Company Description:
FMC Corporation is a diversified chemical company serving agricultural, industrial and consumer markets globally for more than a century with innovative solutions, applications and quality products. The company employs approximately 5,000 people throughout the world and operates its businesses in three segments: Agricultural Products, Specialty Chemicals and Industrial Chemicals. (source: company press release or website)

Why We Like It:
FMC is a bullish candidate based on its technical breakout. The stock has been declining for the last four months in a descending channel. On November 23rd the stock broke out to the upside on an intraday basis but failed to push past the simple 200-dma. The breakout was fueled by an analyst upgrade who said the stock was undervalued and its weakness was a buying opportunity. The analysts might be right. As a chemical company oil prices are a significant expense for them. While oil remains near historic highs crude has been coming down from its peak the last several weeks. Therefore investor expectations for the company's earnings may be set too low. Today's rally in FMC was fueled by stronger than average volume and the stock pushed past resistance at the 200-dma and the $55.00 mark. The Point & Figure chart has reversed its sell signal into a new buy signal that points to a $68 target. We would suggest bullish positions with the stock above $54. More conservative traders may want to wait for more confirmation and look for a move over its 100-dma before initiating positions. We'll stick our stop loss at $51.95, since the top of the gap (near 52.00) should act as support. Our six-week target is the $59.85-60.00 range.

INPUT DATA:
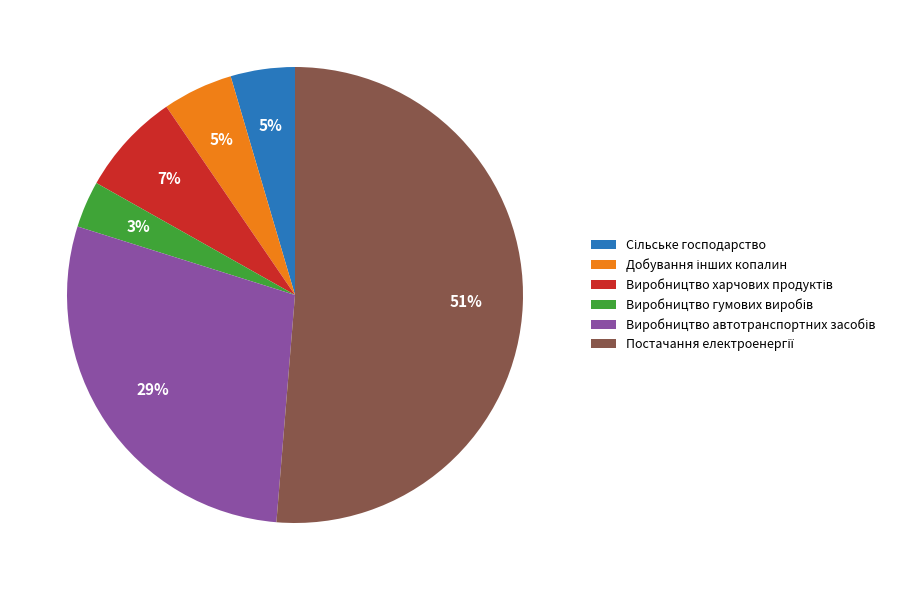

How many segments does this pie chart have?

6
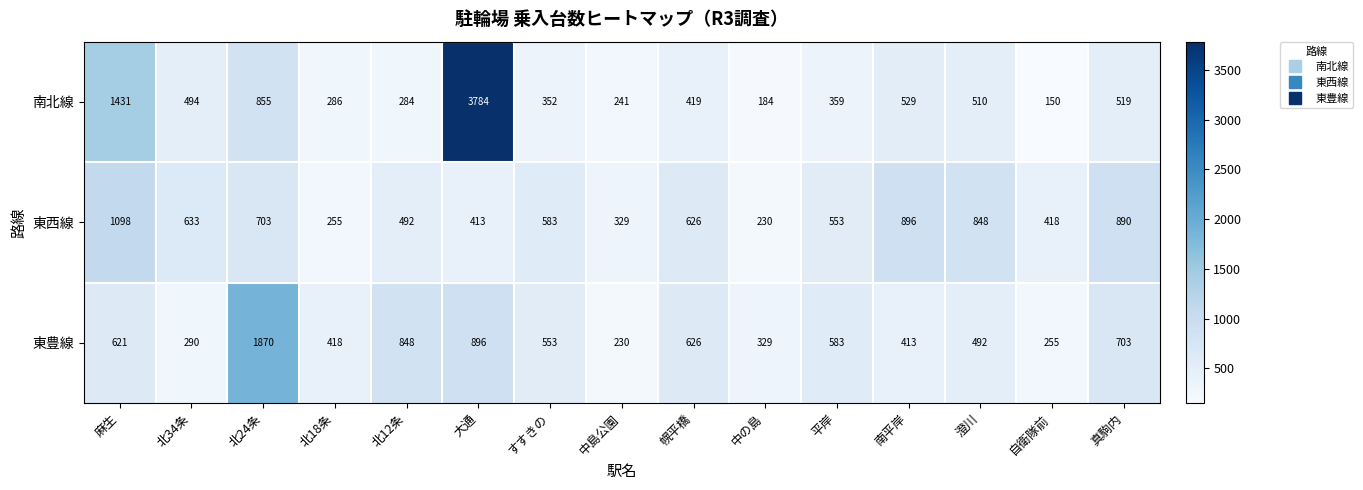

What is the difference between the 南北線 values at すすきの and 中島公園?

111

TASK PROMPT: Quote the FMC Corporation stock write-up from the start of the page in full, word for word.

SOLUTION TO THIS PROBLEM:
Company Description:
FMC Corporation is a diversified chemical company serving agricultural, industrial and consumer markets globally for more than a century with innovative solutions, applications and quality products. The company employs approximately 5,000 people throughout the world and operates its businesses in three segments: Agricultural Products, Specialty Chemicals and Industrial Chemicals. (source: company press release or website)

Why We Like It:
FMC is a bullish candidate based on its technical breakout. The stock has been declining for the last four months in a descending channel. On November 23rd the stock broke out to the upside on an intraday basis but failed to push past the simple 200-dma. The breakout was fueled by an analyst upgrade who said the stock was undervalued and its weakness was a buying opportunity. The analysts might be right. As a chemical company oil prices are a significant expense for them. While oil remains near historic highs crude has been coming down from its peak the last several weeks. Therefore investor expectations for the company's earnings may be set too low. Today's rally in FMC was fueled by stronger than average volume and the stock pushed past resistance at the 200-dma and the $55.00 mark. The Point & Figure chart has reversed its sell signal into a new buy signal that points to a $68 target. We would suggest bullish positions with the stock above $54. More conservative traders may want to wait for more confirmation and look for a move over its 100-dma before initiating positions. We'll stick our stop loss at $51.95, since the top of the gap (near 52.00) should act as support. Our six-week target is the $59.85-60.00 range.